Unter den dieser Tage entlassenen oder zurückgetretenen ukrainischen Amtsträgern findet man sechs Vizeminister und fünf Gouverneure. Die von den Medien verbreitete Liste geschasster Funktionäre ist wohl nicht vollständig und die Entlassungswelle in zentralen und regionalen Hierarchien scheint sich fortzusetzen. Vier unfreiwillige Machtablösungen haben besonderes Aufsehen erregt.
Erstens die Verhaftung des stellvertretenden Infrastrukturministers Wasil Losinski am vergangenen Wochenende. Er wurde offenbar in flagranti dabei ertappt, wie er Bestechungsgelder von 400’000 Dollar abkassierte. Diese Gelder soll er im Zusammenhang mit dem Ankauf der Regierung von Notstromgeneratoren bekommen haben. Zweiter Fall: der Rücktritt von Vizeverteidigungsminister Wyacheslaw Shapowalow. Ihm wird vorgeworfen, zusammen mit andern Komplizen den Einkauf von Lebensmitteln für die ukrainische Armee zu völlig überteuerten Preisen organisiert und dabei auch die eigenen Taschen gefüllt zu haben.
Dritter Fall: der Rücktritt des Vizechefs von Selenskyjs Präsidialbüro, Kirilo Timoschenko. Ihm wird vorgeworfen, zeitweise einen für Evakuierungen von General Motors zur Verfügung gestellte Chevrolet für private Fahrten benützt zu haben. Vierter Fall: Rücktritt des stellvertretenden Generalstaatsanwalts Oleksij Symonenko. Ihm wird vorgeworfen, mit seiner Familie über die Weihnachtszeit für zehn Tage ferienhalber nach Spanien gereist zu sein, und zwar in einem Mercedes, den ihm ein Geschäftsmann in Lwiw zur Verfügung gestellt haben soll. Dies alles während im Lande gegen die russischen Invasoren gekämpft und gelitten wird und gewöhnlichen Familienvätern aus diesem Grund nicht erlaubt ist, ins Ausland zu reisen.

▸ **Aufgabe 1**
Prüfen Sie, ob die folgenden Aussagen mit dem Textauszug übereinstimmen, und belegen Sie jede Antwort mit einem wörtlichen Zitat: (a) Wasil Losinski wurde dabei ertappt, wie er Bestechungsgelder in Höhe von 400’000 Dollar entgegennahm. (b) Oleksij Symonenko reiste mit seiner Familie nach Italien. (c) Unter den entlassenen oder zurückgetretenen Amtsträgern befinden sich fünf Gouverneure.
▸ **Aufgabe 2**
Wie lange und zu welcher Zeit soll Oleksij Symonenko laut dem Textauszug im Ausland gewesen sein?
▸ **Aufgabe 3**
Nennen Sie alle Amtsträger, deren Verhaftung oder Rücktritt im Textauszug namentlich geschildert wird, jeweils mit ihrer Funktion.
Stützen Sie sich ausschließlich auf den Textauszug.

▸ **Erfasste Daten**
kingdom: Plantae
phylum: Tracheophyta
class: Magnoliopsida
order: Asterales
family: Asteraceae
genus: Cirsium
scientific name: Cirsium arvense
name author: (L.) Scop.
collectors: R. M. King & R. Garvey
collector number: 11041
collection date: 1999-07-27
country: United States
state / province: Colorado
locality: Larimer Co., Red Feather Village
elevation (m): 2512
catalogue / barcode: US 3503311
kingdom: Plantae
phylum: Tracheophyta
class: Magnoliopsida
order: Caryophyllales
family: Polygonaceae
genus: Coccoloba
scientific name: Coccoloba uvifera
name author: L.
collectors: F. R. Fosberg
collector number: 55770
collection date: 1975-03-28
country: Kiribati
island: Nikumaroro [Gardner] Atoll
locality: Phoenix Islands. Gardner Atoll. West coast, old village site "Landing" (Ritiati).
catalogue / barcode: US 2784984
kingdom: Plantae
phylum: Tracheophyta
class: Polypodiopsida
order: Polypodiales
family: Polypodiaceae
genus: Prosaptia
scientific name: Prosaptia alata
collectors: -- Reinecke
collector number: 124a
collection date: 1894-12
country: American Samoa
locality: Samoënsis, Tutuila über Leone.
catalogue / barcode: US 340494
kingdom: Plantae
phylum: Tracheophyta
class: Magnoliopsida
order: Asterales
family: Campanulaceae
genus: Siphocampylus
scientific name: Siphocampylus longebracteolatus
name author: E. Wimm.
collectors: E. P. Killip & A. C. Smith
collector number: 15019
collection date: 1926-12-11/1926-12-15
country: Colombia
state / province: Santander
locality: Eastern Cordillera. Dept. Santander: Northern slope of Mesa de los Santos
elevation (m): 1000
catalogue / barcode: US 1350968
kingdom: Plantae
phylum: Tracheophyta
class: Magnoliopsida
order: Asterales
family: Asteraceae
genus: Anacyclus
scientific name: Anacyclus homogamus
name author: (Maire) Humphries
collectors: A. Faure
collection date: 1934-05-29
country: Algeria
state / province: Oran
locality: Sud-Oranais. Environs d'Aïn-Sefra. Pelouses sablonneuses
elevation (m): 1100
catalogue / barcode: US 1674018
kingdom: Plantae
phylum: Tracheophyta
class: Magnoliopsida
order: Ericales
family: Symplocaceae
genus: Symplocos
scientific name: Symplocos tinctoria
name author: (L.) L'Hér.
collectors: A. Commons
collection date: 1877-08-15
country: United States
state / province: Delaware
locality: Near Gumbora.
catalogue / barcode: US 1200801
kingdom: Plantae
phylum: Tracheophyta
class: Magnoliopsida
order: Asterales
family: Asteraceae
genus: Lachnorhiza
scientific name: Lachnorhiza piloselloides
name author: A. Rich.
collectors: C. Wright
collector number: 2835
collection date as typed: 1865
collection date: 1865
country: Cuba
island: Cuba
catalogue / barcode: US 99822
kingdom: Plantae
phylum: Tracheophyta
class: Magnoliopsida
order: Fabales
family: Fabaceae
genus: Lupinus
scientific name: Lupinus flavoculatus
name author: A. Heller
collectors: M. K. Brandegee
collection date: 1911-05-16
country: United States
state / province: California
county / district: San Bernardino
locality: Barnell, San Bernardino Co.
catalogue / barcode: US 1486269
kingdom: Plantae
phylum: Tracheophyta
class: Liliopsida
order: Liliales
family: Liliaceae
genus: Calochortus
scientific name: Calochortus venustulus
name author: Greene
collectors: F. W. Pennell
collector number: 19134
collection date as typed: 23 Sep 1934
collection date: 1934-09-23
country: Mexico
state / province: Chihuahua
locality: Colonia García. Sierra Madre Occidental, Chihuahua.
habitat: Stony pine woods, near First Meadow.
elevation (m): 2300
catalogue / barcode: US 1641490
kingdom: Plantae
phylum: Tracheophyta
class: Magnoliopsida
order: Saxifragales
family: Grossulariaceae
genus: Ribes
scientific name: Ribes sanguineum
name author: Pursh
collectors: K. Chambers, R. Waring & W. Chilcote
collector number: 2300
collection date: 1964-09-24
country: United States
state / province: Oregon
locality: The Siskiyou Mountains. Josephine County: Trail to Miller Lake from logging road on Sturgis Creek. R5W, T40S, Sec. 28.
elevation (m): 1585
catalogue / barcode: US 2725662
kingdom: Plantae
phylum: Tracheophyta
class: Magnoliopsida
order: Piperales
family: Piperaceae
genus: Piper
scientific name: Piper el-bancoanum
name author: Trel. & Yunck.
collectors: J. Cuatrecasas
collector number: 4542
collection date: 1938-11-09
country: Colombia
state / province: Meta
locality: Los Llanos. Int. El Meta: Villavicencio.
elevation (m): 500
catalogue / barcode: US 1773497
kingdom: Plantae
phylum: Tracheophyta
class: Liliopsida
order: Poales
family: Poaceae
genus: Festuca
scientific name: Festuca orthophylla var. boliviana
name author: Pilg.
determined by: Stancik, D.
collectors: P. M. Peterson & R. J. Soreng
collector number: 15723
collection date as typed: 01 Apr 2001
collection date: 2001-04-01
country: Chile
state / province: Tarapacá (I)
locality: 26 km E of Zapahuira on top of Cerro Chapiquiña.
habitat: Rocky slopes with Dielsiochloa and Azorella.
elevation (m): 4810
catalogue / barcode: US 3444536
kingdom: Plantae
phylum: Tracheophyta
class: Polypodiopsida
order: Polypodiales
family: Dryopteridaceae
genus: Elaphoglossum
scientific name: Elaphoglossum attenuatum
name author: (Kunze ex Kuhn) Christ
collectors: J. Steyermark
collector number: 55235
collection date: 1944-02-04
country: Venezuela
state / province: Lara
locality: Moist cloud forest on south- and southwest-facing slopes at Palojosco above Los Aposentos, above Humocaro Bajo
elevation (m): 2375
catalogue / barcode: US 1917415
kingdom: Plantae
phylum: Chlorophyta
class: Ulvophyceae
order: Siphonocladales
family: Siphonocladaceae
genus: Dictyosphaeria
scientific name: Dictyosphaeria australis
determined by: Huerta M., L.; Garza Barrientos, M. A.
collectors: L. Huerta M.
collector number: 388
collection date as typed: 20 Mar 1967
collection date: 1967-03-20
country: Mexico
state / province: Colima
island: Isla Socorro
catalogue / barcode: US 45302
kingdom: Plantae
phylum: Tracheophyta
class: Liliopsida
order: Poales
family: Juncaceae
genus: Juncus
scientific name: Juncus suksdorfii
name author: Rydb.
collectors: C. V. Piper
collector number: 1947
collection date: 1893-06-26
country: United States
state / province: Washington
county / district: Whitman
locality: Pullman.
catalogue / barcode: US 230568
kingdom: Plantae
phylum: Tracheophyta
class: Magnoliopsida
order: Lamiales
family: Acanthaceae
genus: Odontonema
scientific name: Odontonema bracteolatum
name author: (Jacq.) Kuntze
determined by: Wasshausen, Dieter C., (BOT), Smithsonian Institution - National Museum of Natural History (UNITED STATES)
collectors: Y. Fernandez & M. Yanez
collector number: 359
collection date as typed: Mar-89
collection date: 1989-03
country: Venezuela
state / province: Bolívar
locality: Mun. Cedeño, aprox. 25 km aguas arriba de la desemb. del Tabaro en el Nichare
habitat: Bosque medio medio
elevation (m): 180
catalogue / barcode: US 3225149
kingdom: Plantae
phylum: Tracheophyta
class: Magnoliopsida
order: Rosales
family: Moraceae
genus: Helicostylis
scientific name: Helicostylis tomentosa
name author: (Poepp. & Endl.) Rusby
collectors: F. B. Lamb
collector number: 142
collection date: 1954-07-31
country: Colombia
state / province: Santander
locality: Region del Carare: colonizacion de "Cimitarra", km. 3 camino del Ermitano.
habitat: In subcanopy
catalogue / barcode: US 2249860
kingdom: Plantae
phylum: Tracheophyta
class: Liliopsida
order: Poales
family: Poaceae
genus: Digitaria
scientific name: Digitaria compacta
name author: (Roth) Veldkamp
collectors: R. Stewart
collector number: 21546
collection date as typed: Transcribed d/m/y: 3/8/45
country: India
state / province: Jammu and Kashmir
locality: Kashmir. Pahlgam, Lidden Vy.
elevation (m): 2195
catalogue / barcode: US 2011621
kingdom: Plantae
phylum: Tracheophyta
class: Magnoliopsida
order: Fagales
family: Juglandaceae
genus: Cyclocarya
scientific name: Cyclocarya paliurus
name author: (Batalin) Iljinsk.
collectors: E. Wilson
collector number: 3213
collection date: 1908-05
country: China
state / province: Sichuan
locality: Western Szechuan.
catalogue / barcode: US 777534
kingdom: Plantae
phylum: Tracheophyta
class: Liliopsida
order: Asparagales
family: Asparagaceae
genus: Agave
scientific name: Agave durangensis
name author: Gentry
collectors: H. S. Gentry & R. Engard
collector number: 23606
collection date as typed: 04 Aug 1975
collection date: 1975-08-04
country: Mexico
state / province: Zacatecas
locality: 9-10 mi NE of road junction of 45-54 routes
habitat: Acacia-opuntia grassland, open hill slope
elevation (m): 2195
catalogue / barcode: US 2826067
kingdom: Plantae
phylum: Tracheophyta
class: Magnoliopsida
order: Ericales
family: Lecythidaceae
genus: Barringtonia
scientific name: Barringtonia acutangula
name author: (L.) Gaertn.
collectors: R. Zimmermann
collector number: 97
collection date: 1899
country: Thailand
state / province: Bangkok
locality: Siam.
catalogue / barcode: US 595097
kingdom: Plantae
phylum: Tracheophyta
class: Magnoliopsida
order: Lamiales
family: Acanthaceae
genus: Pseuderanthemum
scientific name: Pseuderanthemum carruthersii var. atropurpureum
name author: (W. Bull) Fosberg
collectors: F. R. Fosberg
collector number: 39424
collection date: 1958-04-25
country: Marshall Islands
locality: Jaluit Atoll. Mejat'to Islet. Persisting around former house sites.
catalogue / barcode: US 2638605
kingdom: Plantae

▸ **Lösung 1**
(a) Ja: „wie er Bestechungsgelder von 400’000 Dollar abkassierte“
(b) Nein: „nach Spanien gereist“
(c) Ja: „sechs Vizeminister und fünf Gouverneure“

▸ **Lösung 2**
Zehn Tage über die Weihnachtszeit.

▸ **Lösung 3**
- Wasil Losinski, stellvertretender Infrastrukturminister
- Wyacheslaw Shapowalow, Vizeverteidigungsminister
- Kirilo Timoschenko, Vizechef von Selenskyjs Präsidialbüro
- Oleksij Symonenko, stellvertretender Generalstaatsanwalt